Member of the Provincial Assembly of Sindh
- In office 13 August 2018 – 11 August 2023
- Constituency: PS-123 Karachi Central-I
- In office 29 May 2013 – 28 May 2018

Personal details
- Born: 11 June 1967 (age 58) Karachi, Sindh, Pakistan
- Other political affiliations: MQM-L (2011-2018) MQM-P (2018-2023) PPP (2023-2025)

= Waseemuddin Qureshi =

Pakistani politician

Waseemuddin Qureshi is a Pakistani politician who had been a Member of the Provincial Assembly of Sindh, from August 2018 to August 2023 and from May 2013 to May 2018.

==Early life and education==
He was born on 11 June 1967 in Karachi.

He has a degree of Bachelor of Laws from Sindh Muslim Law College.

==Political career==

He was elected to the Provincial Assembly of Sindh as a candidate of Muttahida Quami Movement - London (MQM-L) from Constituency PS-98 Karachi-X in the 2013 Sindh provincial election.

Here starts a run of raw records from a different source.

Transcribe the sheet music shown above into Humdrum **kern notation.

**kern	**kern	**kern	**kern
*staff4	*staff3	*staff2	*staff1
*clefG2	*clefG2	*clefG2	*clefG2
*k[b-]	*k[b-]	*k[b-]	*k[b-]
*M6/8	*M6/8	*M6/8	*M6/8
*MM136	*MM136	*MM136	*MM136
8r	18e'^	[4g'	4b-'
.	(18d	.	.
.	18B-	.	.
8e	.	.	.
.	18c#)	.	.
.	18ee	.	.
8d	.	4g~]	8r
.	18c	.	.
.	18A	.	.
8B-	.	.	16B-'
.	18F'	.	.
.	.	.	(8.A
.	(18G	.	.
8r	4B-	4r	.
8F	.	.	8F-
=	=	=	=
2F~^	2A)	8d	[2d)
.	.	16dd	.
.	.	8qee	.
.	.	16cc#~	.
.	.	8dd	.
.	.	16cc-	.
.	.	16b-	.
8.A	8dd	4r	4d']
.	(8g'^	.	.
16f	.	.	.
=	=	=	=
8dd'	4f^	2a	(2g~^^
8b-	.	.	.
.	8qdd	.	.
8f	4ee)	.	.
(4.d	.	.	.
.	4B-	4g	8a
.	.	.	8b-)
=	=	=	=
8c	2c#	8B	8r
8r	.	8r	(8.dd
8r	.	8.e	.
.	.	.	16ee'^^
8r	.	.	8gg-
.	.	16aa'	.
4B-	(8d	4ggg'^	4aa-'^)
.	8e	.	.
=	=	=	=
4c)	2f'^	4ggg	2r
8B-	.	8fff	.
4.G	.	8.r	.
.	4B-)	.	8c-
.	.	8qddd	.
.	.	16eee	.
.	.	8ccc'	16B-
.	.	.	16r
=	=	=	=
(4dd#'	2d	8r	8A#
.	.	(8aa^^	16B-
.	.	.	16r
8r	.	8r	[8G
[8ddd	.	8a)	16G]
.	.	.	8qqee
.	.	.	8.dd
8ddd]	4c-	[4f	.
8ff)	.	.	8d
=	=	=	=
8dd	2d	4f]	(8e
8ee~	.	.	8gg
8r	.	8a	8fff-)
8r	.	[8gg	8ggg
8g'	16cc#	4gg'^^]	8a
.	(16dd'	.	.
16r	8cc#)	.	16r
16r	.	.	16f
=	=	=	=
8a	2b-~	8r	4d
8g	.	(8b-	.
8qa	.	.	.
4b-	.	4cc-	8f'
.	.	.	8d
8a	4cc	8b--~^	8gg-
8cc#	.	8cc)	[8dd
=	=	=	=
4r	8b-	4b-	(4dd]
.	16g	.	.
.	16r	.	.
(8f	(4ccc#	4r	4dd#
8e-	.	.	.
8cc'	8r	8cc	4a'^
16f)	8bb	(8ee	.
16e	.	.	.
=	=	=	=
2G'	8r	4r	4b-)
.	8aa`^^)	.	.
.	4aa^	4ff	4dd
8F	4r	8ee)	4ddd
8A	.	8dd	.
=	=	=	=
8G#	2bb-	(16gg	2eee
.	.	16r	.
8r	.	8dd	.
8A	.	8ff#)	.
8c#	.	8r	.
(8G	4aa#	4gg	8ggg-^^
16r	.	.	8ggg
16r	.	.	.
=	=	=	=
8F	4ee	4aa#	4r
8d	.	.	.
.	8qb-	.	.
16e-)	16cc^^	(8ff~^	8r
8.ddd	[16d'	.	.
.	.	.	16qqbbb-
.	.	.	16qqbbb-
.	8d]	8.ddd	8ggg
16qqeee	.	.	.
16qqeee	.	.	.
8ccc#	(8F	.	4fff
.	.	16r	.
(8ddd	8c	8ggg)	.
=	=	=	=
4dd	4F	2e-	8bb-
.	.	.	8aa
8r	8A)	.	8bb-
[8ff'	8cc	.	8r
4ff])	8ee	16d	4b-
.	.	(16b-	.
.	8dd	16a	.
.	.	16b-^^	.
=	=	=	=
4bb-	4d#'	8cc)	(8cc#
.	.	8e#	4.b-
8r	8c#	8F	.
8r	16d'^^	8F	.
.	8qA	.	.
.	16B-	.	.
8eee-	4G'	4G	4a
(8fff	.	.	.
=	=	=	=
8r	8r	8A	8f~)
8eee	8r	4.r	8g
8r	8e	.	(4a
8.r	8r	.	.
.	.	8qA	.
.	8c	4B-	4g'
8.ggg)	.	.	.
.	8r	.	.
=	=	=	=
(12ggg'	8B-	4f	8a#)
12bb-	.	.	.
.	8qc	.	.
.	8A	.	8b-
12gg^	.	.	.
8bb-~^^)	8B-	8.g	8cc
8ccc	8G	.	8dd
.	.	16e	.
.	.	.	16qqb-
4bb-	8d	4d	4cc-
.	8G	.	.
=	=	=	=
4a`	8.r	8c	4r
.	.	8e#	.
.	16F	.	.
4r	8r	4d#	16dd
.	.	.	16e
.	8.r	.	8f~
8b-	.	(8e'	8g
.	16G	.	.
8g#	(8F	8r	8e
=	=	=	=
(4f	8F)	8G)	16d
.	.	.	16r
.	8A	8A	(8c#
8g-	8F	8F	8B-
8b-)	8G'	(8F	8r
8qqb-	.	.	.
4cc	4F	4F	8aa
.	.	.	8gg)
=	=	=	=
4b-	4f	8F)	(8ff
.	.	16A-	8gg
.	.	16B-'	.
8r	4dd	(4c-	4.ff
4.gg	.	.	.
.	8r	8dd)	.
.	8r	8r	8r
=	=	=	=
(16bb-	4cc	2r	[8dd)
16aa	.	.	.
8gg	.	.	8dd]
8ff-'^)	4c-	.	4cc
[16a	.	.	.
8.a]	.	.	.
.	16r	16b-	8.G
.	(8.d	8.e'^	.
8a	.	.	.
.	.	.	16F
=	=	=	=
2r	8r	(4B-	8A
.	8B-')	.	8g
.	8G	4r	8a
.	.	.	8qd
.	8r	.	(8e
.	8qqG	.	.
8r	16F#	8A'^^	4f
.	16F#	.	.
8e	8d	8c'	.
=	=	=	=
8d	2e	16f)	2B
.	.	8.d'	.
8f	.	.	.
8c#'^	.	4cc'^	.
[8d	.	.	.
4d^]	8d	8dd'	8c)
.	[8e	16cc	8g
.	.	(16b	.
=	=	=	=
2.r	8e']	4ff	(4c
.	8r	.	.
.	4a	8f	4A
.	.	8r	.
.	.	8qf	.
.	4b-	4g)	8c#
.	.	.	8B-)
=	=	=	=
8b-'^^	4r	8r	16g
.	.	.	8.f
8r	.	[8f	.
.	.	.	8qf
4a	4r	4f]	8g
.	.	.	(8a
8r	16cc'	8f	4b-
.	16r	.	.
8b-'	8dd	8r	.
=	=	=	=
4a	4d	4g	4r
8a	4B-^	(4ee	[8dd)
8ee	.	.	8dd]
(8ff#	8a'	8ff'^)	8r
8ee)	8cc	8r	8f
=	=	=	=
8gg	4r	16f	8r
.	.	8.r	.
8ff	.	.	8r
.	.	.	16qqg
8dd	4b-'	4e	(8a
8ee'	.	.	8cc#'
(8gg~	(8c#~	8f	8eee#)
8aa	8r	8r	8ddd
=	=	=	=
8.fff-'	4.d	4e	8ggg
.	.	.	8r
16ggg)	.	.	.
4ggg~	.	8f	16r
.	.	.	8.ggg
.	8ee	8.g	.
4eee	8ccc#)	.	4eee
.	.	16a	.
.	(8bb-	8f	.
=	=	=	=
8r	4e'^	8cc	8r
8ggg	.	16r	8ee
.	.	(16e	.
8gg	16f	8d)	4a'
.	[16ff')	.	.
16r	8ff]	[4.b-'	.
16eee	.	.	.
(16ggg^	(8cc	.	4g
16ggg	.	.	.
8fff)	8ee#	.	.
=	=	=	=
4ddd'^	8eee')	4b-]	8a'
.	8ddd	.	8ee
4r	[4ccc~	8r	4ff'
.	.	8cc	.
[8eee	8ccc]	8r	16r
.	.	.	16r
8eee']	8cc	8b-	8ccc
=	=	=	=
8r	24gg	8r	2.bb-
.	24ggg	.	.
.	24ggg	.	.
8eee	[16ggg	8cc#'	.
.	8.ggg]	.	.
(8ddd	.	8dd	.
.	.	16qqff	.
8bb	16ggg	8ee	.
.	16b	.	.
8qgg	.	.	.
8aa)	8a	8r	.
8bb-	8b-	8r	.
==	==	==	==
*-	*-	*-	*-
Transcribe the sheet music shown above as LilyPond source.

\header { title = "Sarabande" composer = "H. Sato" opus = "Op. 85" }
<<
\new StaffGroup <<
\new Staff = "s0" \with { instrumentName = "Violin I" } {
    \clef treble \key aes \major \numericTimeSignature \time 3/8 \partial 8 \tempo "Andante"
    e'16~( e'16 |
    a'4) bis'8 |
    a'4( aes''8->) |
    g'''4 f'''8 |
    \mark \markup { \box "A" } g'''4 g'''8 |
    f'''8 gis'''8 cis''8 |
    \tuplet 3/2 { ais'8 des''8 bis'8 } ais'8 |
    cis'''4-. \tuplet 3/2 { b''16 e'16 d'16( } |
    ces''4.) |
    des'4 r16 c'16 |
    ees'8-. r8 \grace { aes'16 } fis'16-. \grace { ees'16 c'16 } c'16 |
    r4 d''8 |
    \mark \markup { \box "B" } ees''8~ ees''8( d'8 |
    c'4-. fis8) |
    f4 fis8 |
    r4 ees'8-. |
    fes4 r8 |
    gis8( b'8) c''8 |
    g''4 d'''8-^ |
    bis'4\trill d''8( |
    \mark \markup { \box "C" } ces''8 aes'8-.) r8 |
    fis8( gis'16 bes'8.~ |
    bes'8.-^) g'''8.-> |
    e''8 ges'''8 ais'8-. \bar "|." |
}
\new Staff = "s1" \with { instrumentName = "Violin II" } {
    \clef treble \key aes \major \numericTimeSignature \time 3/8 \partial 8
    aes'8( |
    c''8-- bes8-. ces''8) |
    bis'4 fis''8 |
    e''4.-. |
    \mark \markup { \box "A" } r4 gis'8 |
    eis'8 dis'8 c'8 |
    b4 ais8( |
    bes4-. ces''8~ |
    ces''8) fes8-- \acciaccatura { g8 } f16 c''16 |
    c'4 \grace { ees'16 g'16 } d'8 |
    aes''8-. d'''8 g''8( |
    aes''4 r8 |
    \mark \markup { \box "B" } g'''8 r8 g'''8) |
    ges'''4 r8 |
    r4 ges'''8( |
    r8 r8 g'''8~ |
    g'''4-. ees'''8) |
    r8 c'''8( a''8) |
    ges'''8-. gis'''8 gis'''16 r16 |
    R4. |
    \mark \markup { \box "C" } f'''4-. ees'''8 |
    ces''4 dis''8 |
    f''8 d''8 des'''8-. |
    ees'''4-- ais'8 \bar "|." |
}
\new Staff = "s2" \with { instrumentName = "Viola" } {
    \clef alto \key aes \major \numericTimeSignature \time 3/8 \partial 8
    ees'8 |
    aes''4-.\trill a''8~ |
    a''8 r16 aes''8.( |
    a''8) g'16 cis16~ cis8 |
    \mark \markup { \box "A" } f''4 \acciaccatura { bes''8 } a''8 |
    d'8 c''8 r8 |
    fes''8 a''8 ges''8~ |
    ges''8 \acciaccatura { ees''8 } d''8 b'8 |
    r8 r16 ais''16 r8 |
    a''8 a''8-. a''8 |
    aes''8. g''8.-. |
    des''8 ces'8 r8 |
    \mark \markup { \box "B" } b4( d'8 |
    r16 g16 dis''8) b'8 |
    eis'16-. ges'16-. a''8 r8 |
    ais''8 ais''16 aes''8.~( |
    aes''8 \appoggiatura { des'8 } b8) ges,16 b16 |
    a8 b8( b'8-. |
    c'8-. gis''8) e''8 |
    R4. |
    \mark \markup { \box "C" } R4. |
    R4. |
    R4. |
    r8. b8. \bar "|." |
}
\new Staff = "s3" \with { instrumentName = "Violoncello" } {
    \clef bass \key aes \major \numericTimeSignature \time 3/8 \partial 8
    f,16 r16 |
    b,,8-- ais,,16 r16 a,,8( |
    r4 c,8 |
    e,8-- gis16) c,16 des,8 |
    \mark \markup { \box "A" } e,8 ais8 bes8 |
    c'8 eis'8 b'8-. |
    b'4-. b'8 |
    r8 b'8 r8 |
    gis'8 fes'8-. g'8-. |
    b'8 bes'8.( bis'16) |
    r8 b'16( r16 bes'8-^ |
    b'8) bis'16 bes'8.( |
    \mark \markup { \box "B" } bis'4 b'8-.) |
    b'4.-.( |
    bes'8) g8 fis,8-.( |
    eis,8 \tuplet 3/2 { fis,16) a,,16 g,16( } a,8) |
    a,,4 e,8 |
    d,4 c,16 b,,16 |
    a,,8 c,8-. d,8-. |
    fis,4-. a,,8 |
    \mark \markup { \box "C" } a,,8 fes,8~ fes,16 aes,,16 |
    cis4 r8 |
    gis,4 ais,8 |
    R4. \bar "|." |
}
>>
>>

He received 86,049 votes and defeated Shahid, a candidate of the Pakistan Tehreek-e-Insaf (PTI).

He was re-elected to Provincial Assembly of Sindh as a candidate of Muttahida Qaumi Movement – Pakistan (MQM-P) from PS-123 (Karachi Central-I) in the 2018 Sindh provincial election. He received 28,161 votes and defeated Faisal Muslim, a candidate of the PTI.

On 21 November 2023, he left the MQM-P and joined the PPP.